Des Weiteren kann die Umschichtungsrücklage als zur Verfügung stehendes Risikobudget im Rahmen der Vermögensverwaltung berücksichtigt werden. Hier ist der Effekt, dass sich Stiftungen bei einer entsprechend hohen positiven Umschichtungsrücklage leichter tun, Buchverluste von nicht mehr aussichtsreichen Kapitalanlagen zu realisieren.

Und drittens ist sie eine stille, ordentliche Ertragsreserve, wenn eine entsprechende Satzungsregelung vorsieht, Mittel umwidmen zu können. Der Effekt ist, dass ein zweiter Ertragstopf aufgebaut wird, der ausgegeben werden kann, aber nicht muss.

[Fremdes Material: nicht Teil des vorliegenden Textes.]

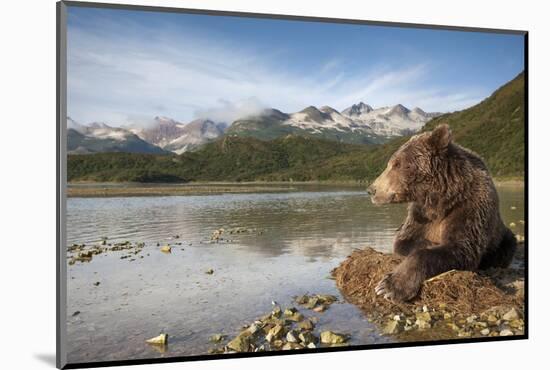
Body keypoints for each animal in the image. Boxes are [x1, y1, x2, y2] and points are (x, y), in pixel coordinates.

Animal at [368, 123, 520, 300]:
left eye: (398, 164)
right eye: (391, 163)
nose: (372, 189)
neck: (441, 199)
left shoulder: (469, 208)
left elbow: (460, 248)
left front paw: (389, 286)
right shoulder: (421, 214)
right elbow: (403, 240)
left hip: (502, 238)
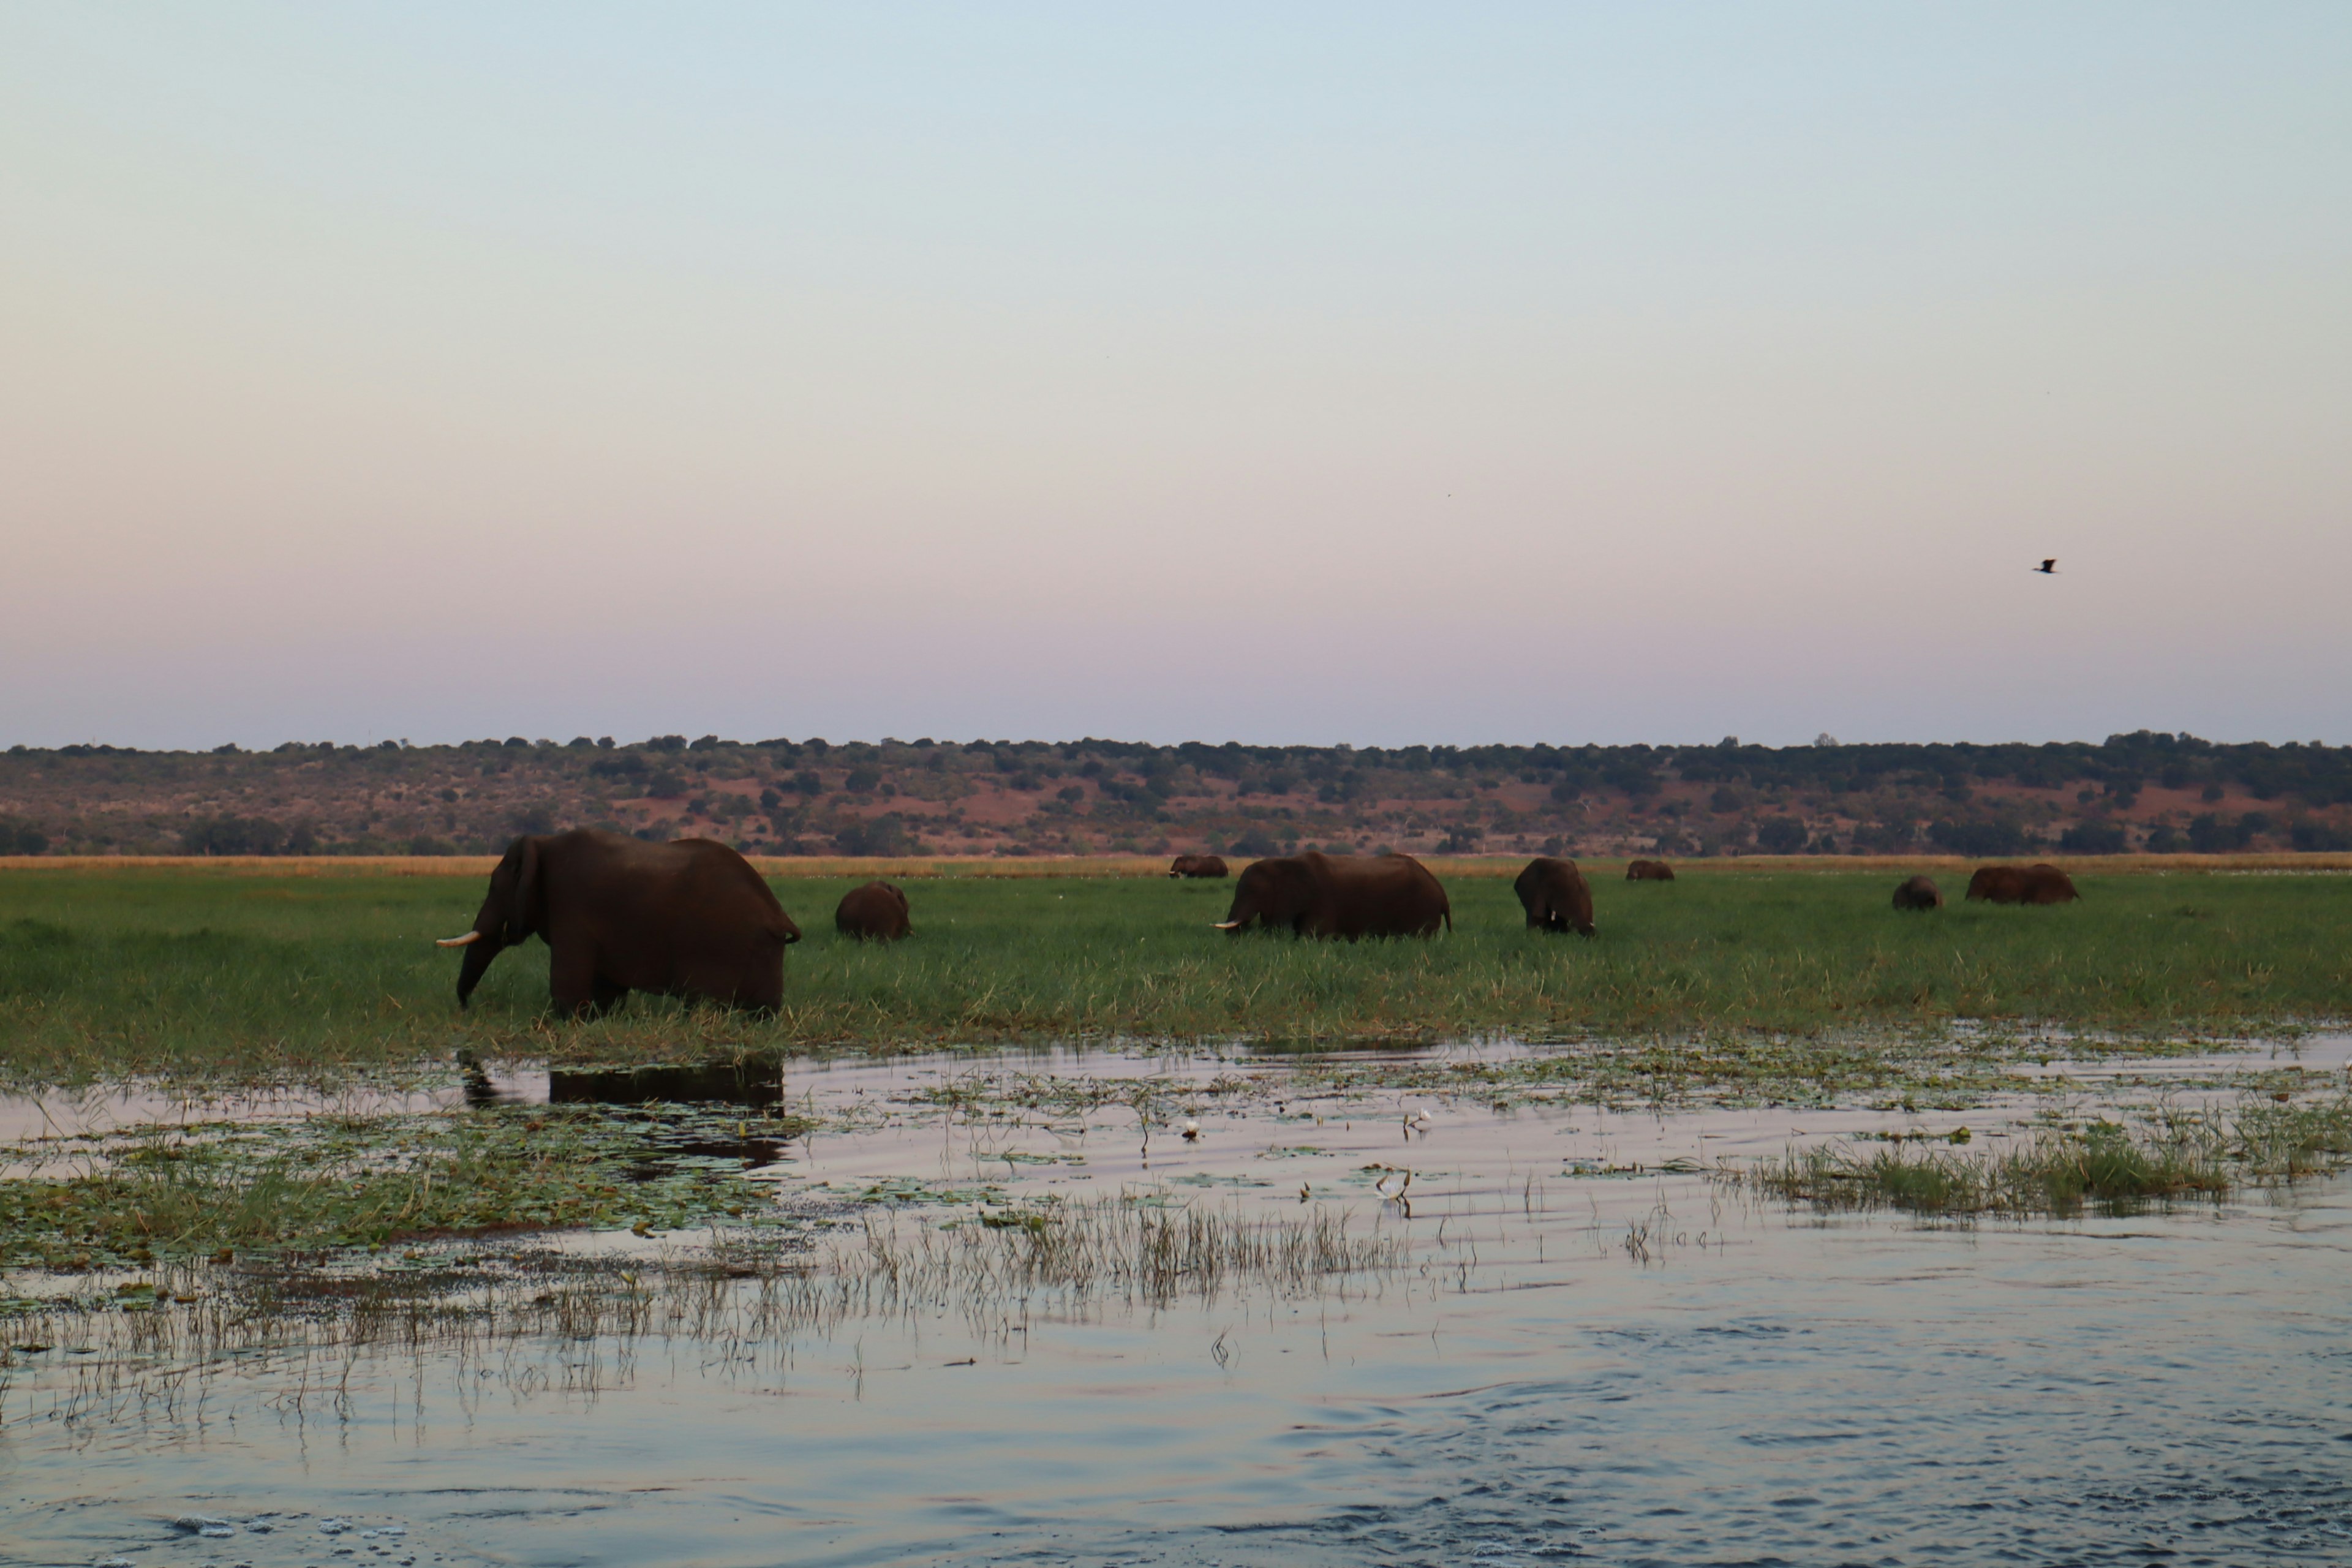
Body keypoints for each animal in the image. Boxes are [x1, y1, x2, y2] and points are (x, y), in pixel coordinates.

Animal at [437, 827, 804, 1025]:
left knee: (704, 1004)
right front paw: (600, 1019)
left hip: (720, 945)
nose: (466, 1008)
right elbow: (607, 987)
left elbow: (568, 982)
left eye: (495, 887)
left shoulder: (571, 906)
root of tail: (778, 914)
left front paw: (571, 1021)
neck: (543, 842)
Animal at [1213, 851, 1449, 940]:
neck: (1285, 862)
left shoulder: (1321, 900)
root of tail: (1440, 890)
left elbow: (1313, 935)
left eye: (1253, 892)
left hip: (1423, 909)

Und all diese Effekte können Stiftungen nur dann nutzbar machen, wenn eine Rückkopplung zwischen Vermögensverwaltung und der Buchhaltung besteht?

Seifart: Genau. Einem Anbieter ist daher nur anzuraten, sich nach den wichtigen Stiftungskennzahlen zu erkundigen und die Strategie dementsprechend aufzusetzen. Aus meiner Sicht wird das viel zu selten gemacht. Das ist auch einer der Gründe, abgesehen von dem ganz anderen Anlageuniversum, warum größere Stiftungen tendenziell besser dastehen als kleine. Dort ist ein solcher Austausch oftmals ganz selbstverständlich.